DATASET EXCERPT:
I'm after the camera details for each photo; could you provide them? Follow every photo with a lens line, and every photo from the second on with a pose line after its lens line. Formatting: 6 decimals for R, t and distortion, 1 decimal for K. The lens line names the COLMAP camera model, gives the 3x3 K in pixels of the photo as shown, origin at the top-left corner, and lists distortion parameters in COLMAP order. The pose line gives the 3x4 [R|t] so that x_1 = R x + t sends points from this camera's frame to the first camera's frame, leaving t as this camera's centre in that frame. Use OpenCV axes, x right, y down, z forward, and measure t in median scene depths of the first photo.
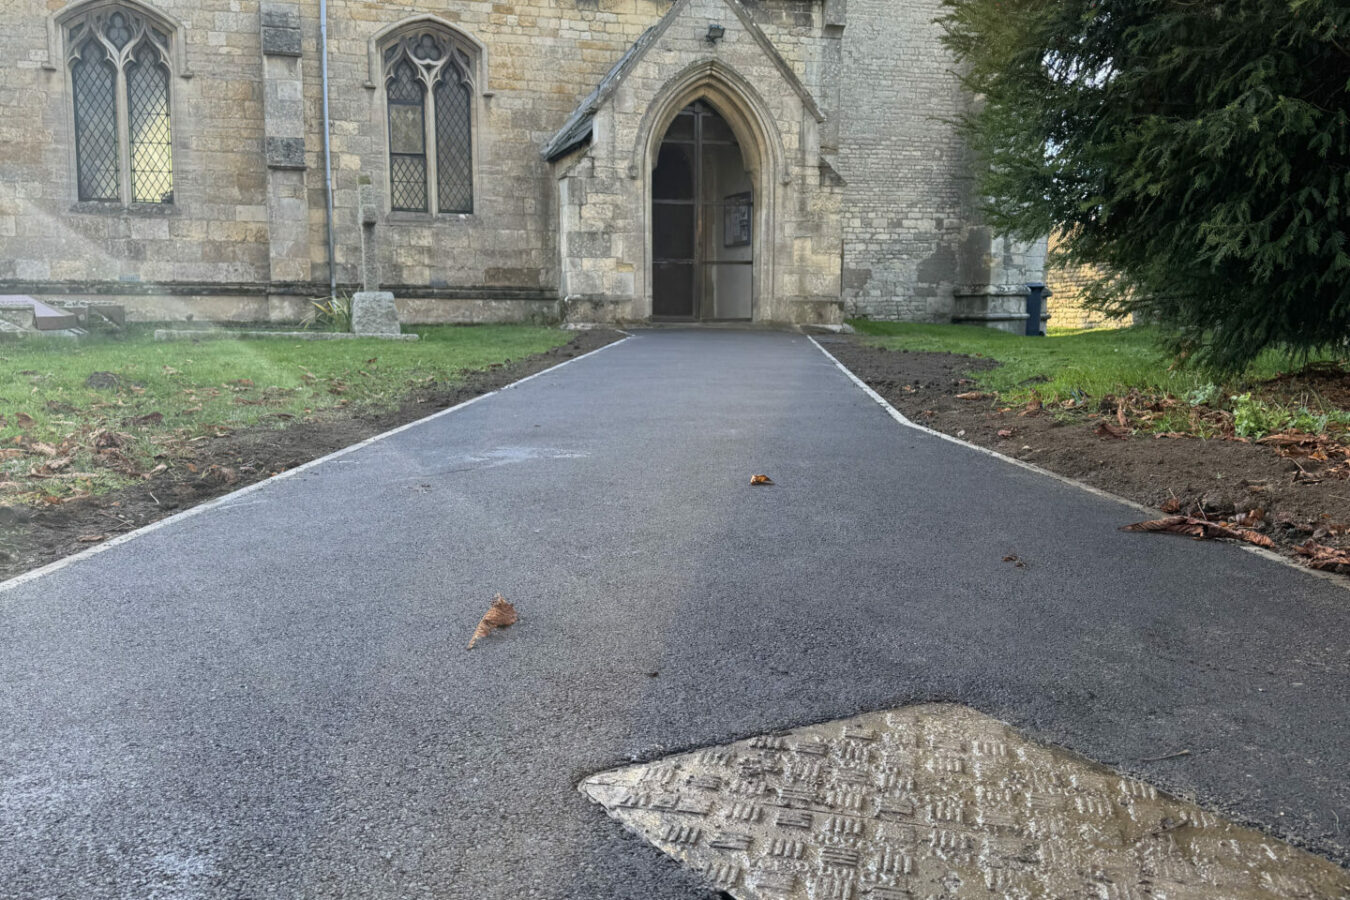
lens RADIAL K [[1255.7, 0, 671.7], [0, 1255.7, 474.0], [0, 0, 1]] dist [0.094900, 0.000000]
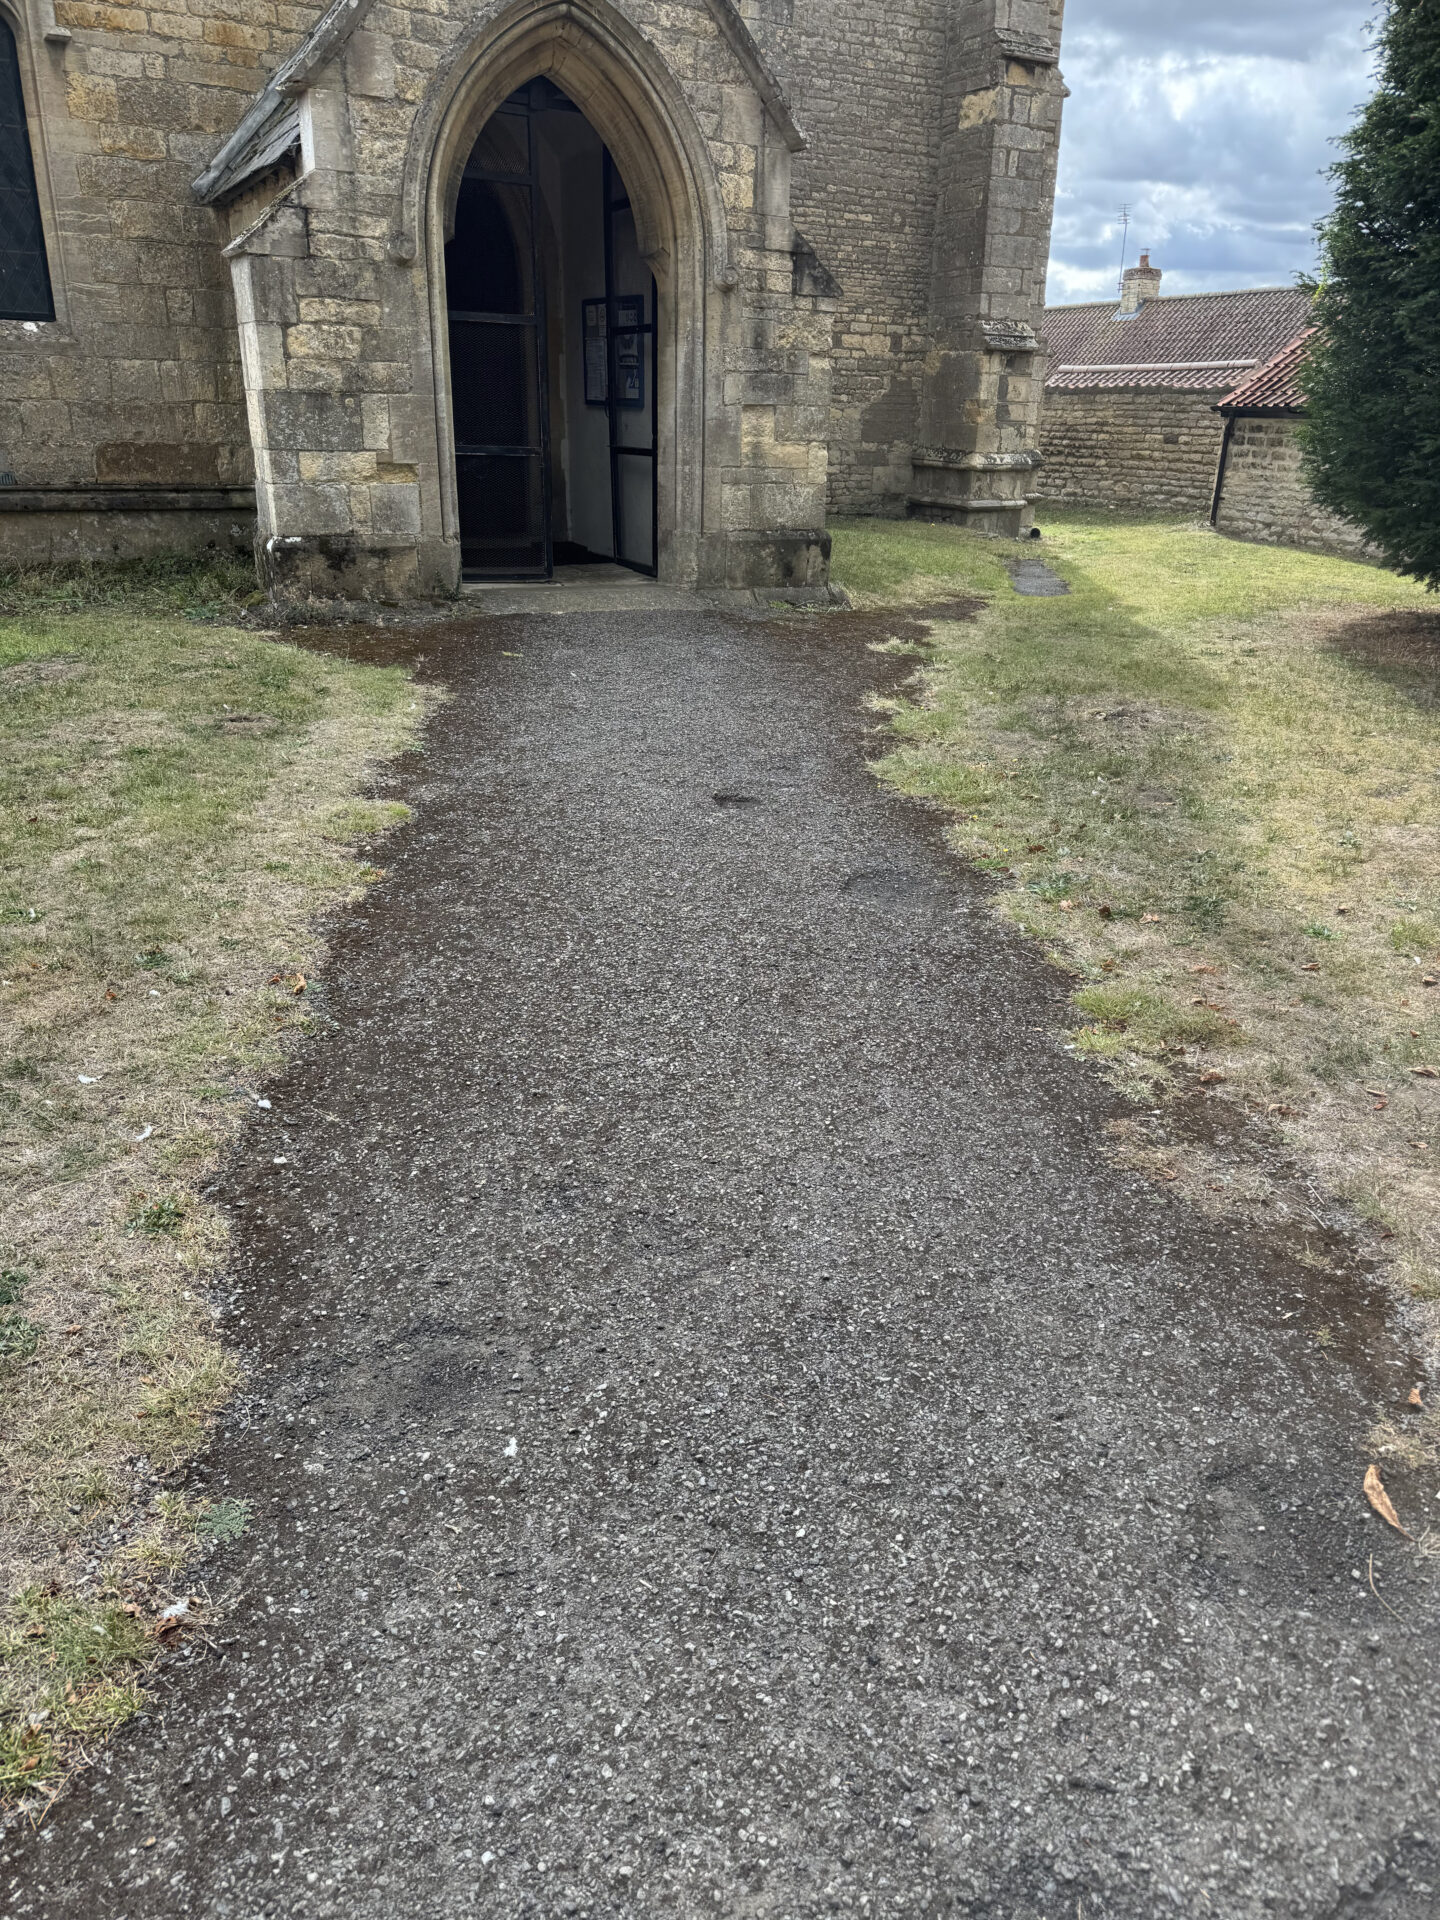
lens RADIAL K [[1349.5, 0, 726.5], [0, 1349.5, 960.8], [0, 0, 1]] dist [0.050394, -0.058683]
pose [[0.980983, -0.050245, 0.187479, -0.020205], [-0.001089, 0.964473, 0.264179, -0.118605], [-0.194092, -0.259359, 0.946077, 0.438717]]
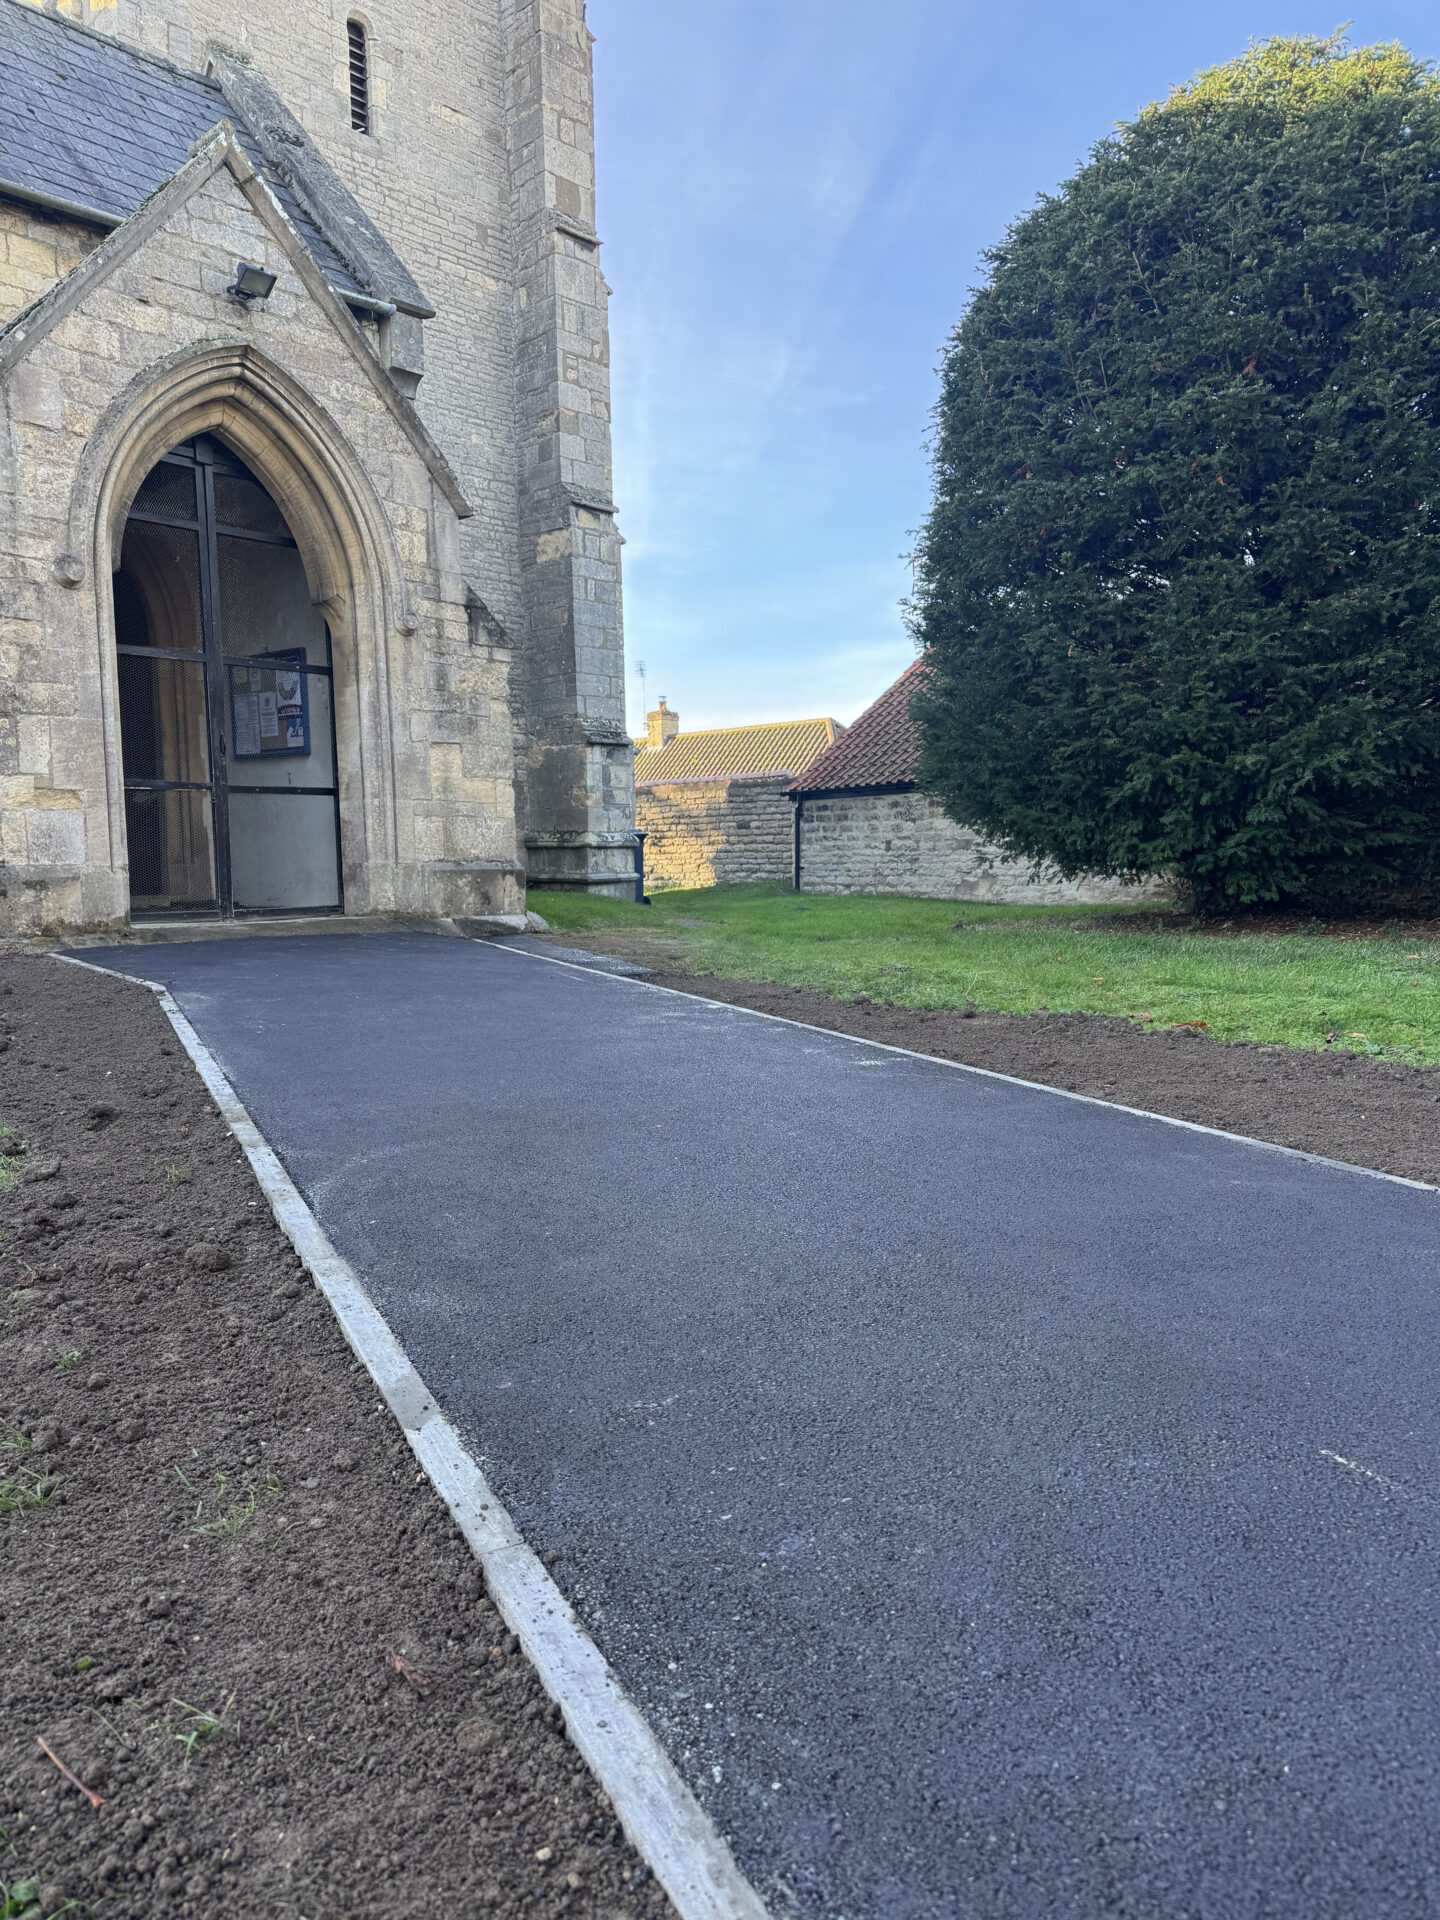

ACTION ITEM: None of the pictures should be kept; reproduce all the remaining material exactly.

ANSWER TO THIS TASK:
I'm after the camera details for each photo; could you provide them? Follow every photo with a lens line, and every photo from the second on with a pose line after its lens line. Formatting: 6 decimals for R, t and distortion, 1 decimal for K. The lens line names the COLMAP camera model, gives the 3x3 K in pixels of the photo as shown, origin at the top-left corner, and lists distortion parameters in COLMAP order. The pose line gives the 3x4 [R|t] so that x_1 = R x + t sends points from this camera's frame to the first camera's frame, leaving t as this camera's centre in that frame. Use OpenCV axes, x right, y down, z forward, and measure t in median scene depths of the first photo.
lens RADIAL K [[1255.7, 0, 671.7], [0, 1255.7, 474.0], [0, 0, 1]] dist [0.094900, 0.000000]
lens RADIAL K [[1349.5, 0, 726.5], [0, 1349.5, 960.8], [0, 0, 1]] dist [0.050394, -0.058683]
pose [[0.980983, -0.050245, 0.187479, -0.020205], [-0.001089, 0.964473, 0.264179, -0.118605], [-0.194092, -0.259359, 0.946077, 0.438717]]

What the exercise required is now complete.